Yang terekam indah dalam masa.
Tatkala rindu, apa daya ku buat?
Telah jua habis ratusan purnama dan satu gerhana sepeninggalan darinya.
Rindu.
Tak habis jua jeli mata itu terngiang seakan memperhatikan.
Tatkala jiwa salah, ia seakan mengingatkan.
Hadir tak ubahnya menyumbat air mata dikala ingin jatuh.
Ingin raga luruh dan bersatu hangat padanya. Yang terkasih.
Dikala rindu tengah mencuat, ingatan seakan terputar pada masa itu.
Dikala tangan indah itu menari nari pada papan koyak beserta kapur setengah badan.
Mengabdi pada yang kelak mengenangnya.
Seorang pelita penghancur kegelapan.
Tetapi naungan itu tak jua hancur dilahap masa.
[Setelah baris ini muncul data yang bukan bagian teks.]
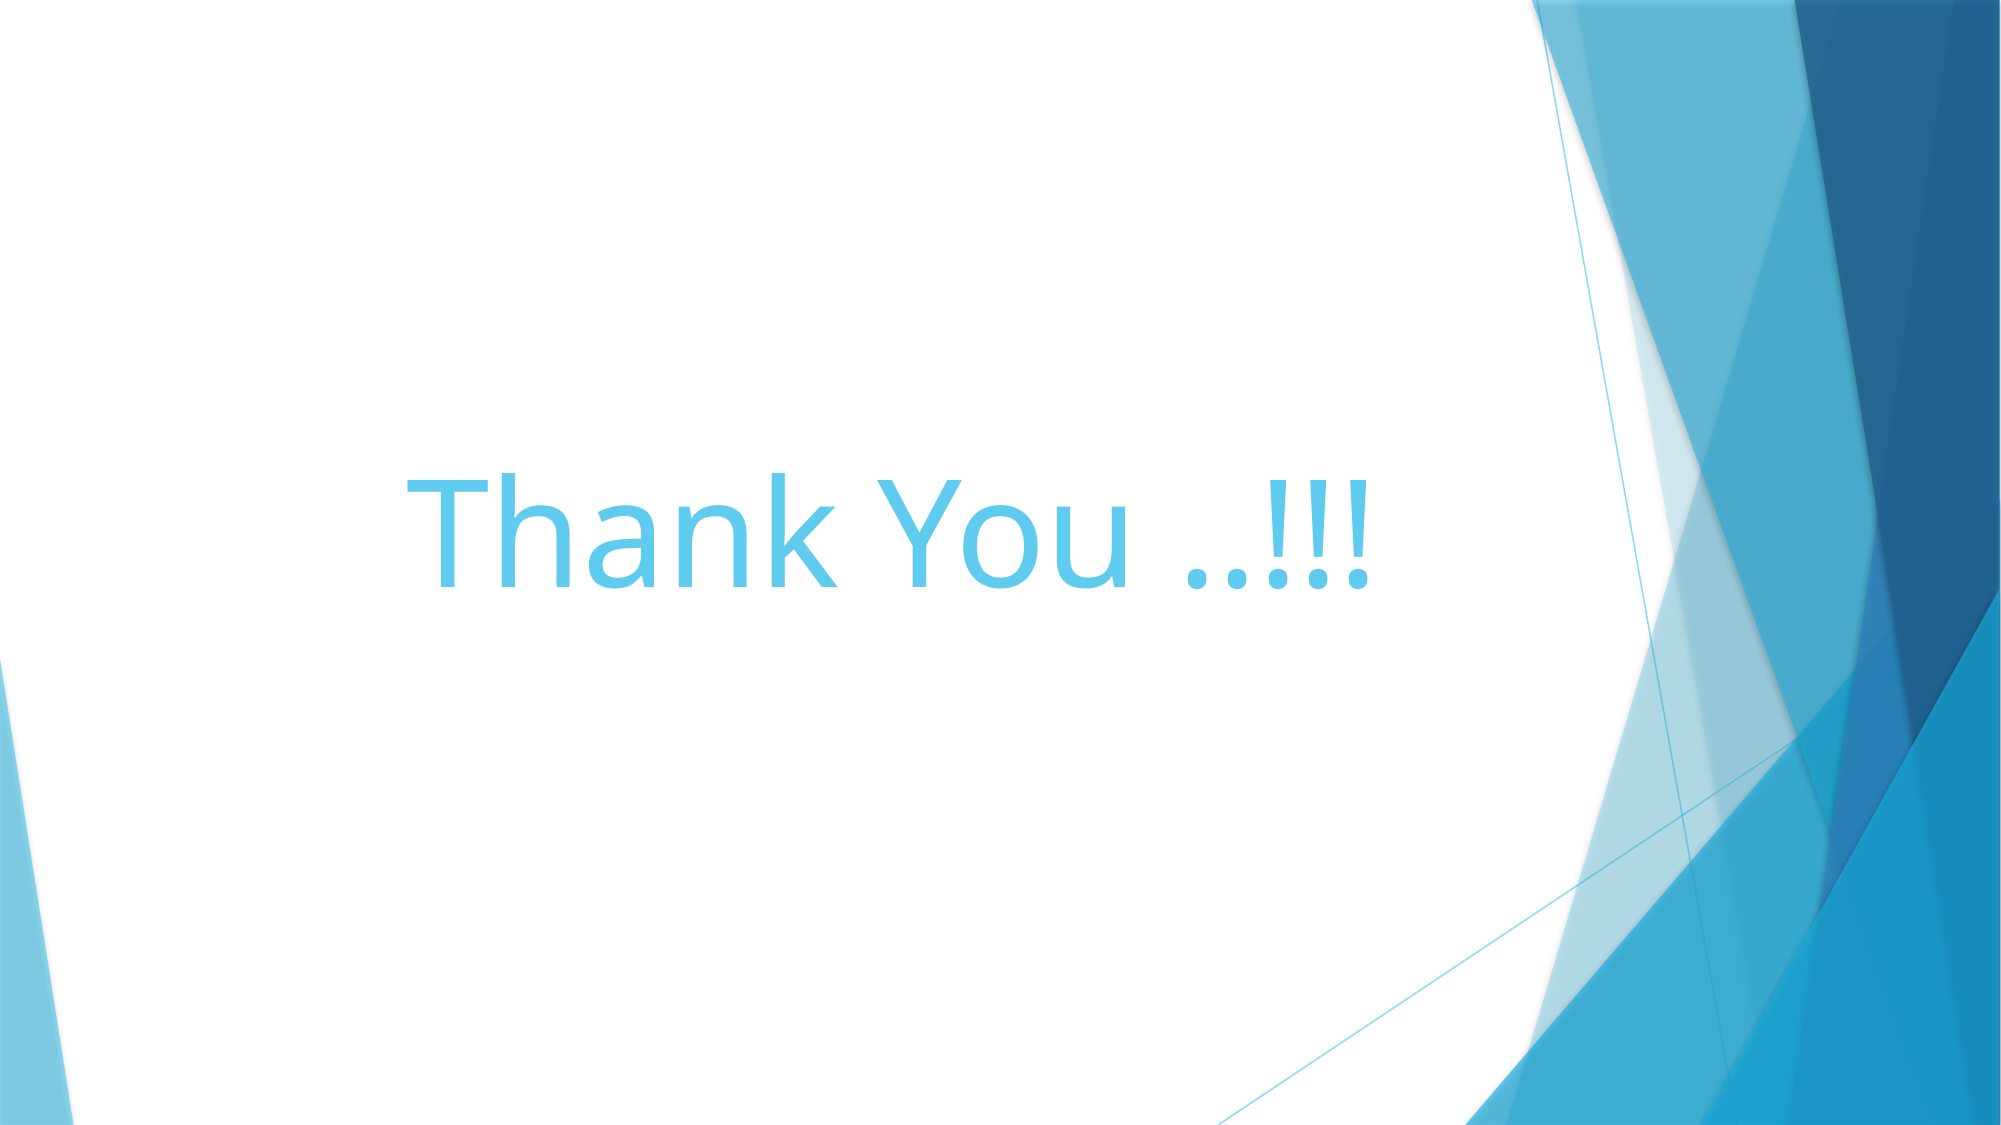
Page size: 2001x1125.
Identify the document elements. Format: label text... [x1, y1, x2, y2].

title Thank You ..!!! [391, 429, 1802, 647]
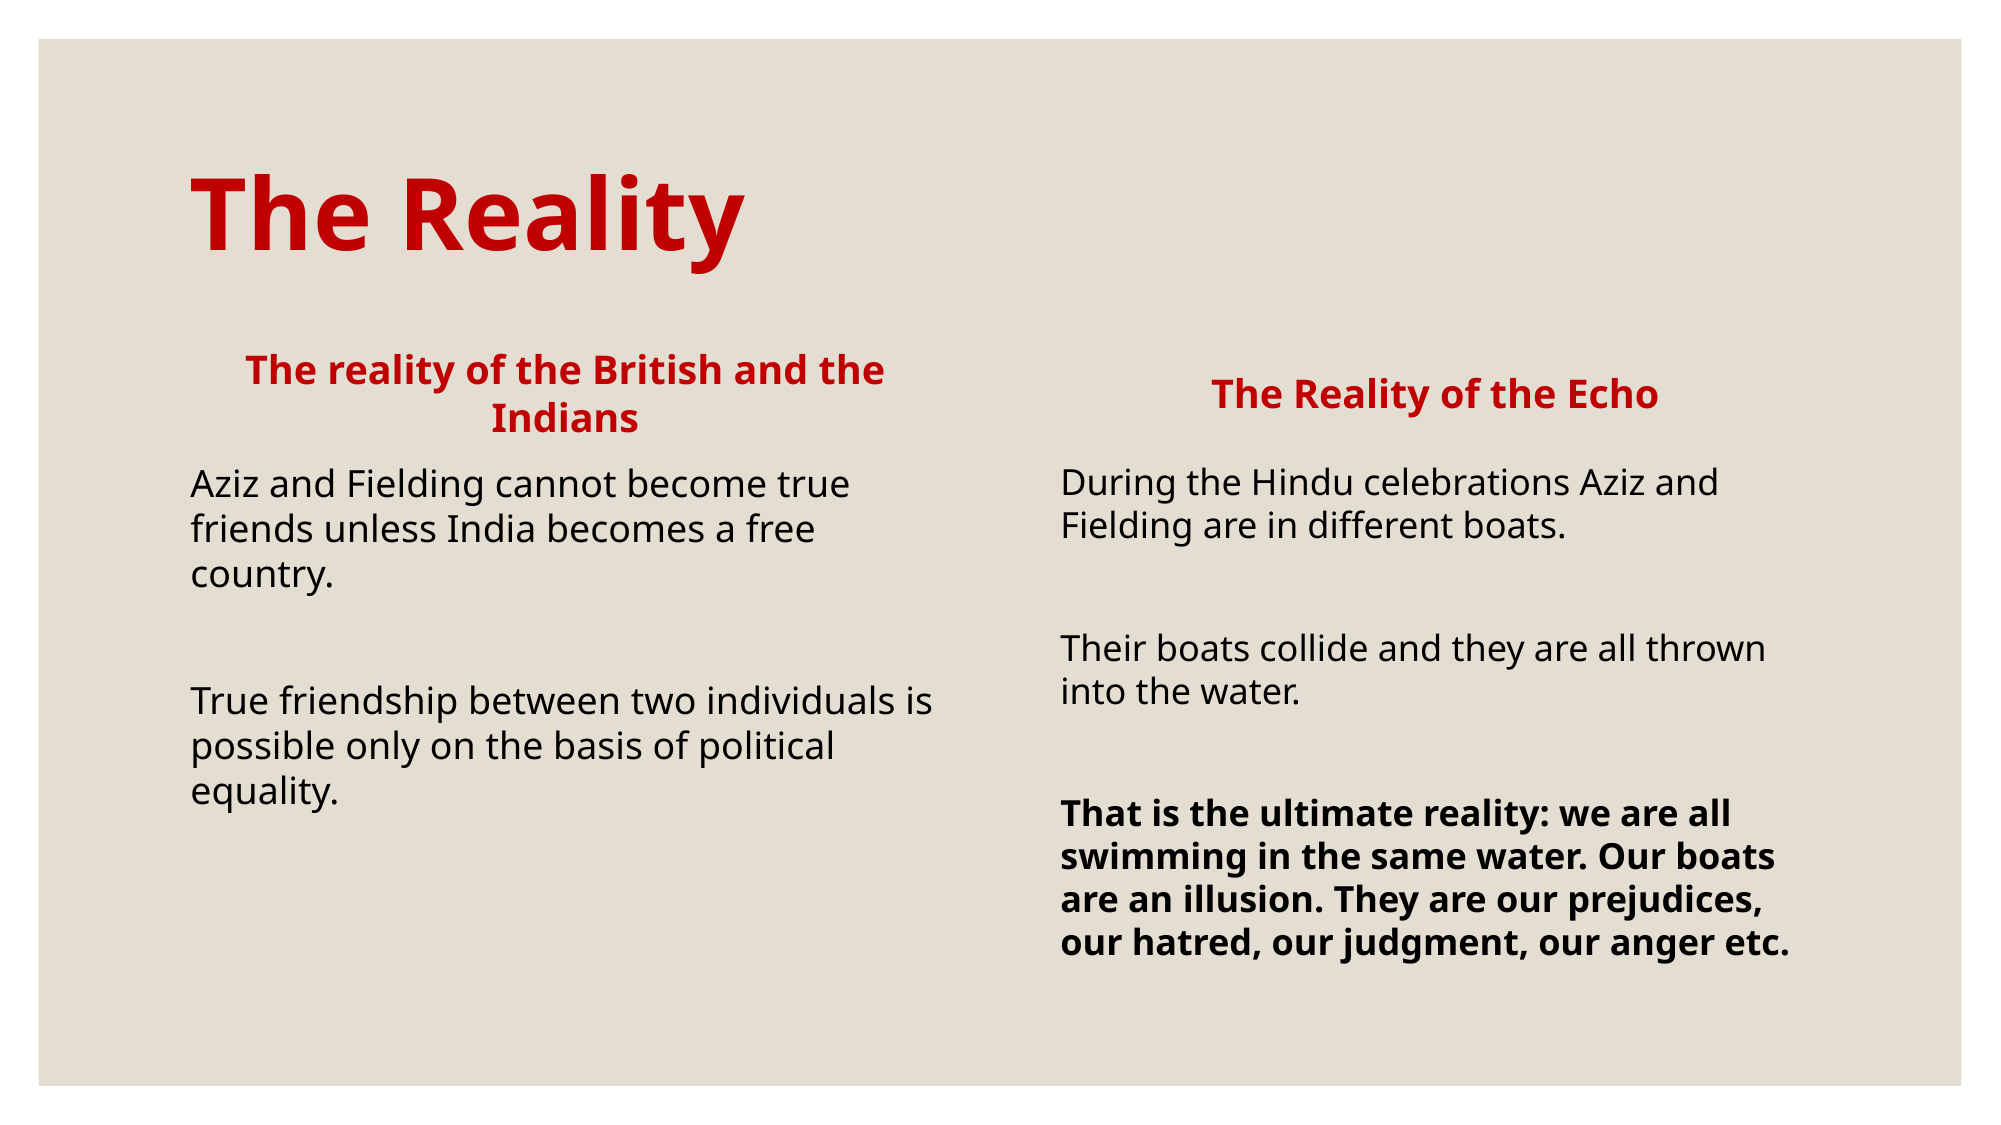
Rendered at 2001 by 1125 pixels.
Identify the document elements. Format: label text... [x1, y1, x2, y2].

list Aziz and Fielding cannot become true friends unless India becomes a free country. True friendship between two individuals is possible only on the basis of political equality. [175, 452, 956, 978]
list During the Hindu celebrations Aziz and Fielding are in different boats. Their boats collide and they are all thrown into the water. That is the ultimate reality: we are all swimming in the same water. Our boats are an illusion. They are our prejudices, our hatred, our judgment, our anger etc. [1045, 452, 1826, 978]
list The Reality of the Echo [1045, 340, 1826, 446]
list The reality of the British and the Indians [175, 340, 956, 446]
title The Reality [174, 105, 1825, 331]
Dalam gemuruh derap kaki, hidup lah pelita seakan memeluk dalam bayang.
Seakan meraih kerikil lalu membuangnya tatkala badan ingin tersungkur.
Hingga saatnya mentari kembali pada peraduannya.
Sedang badan tak tergerak barang secuil meski itu hanya tiupan angin.
Tatkala tengah menyaksikan Cahaya itu pergi pada Naungannya.
Nampak bias peluh indah itu menyilaukan. Layaknya ingin menghalangi pandangan tatkala ia pergi.
Inginku raih namun daya tak mampu berbuat.
Cahaya yang berganti malam....
Meski bila dihanyut rindu,
Pertemuan akan menghapus semua itu.
Tetapi,
Apa daya raga memeluk tubuh yang habis tatkala hancur diremuk tanah.
Dimana tubuh lunglai ini mengadu rayu?
Tak ubahnya dandelion yang meronta ronta tatkala Cahaya hendak pergi. Sedang ia baru sadar telah kehilangan.
Teruntuknya.....
Biarkan masa yang melahap dengan tamak semua ini.
Tatkala rindu,
Izinkan badan tuk rebah pada pusara basah itu,
Seraya mengadu payu.
Pada yang telah di erat dalam keabadian.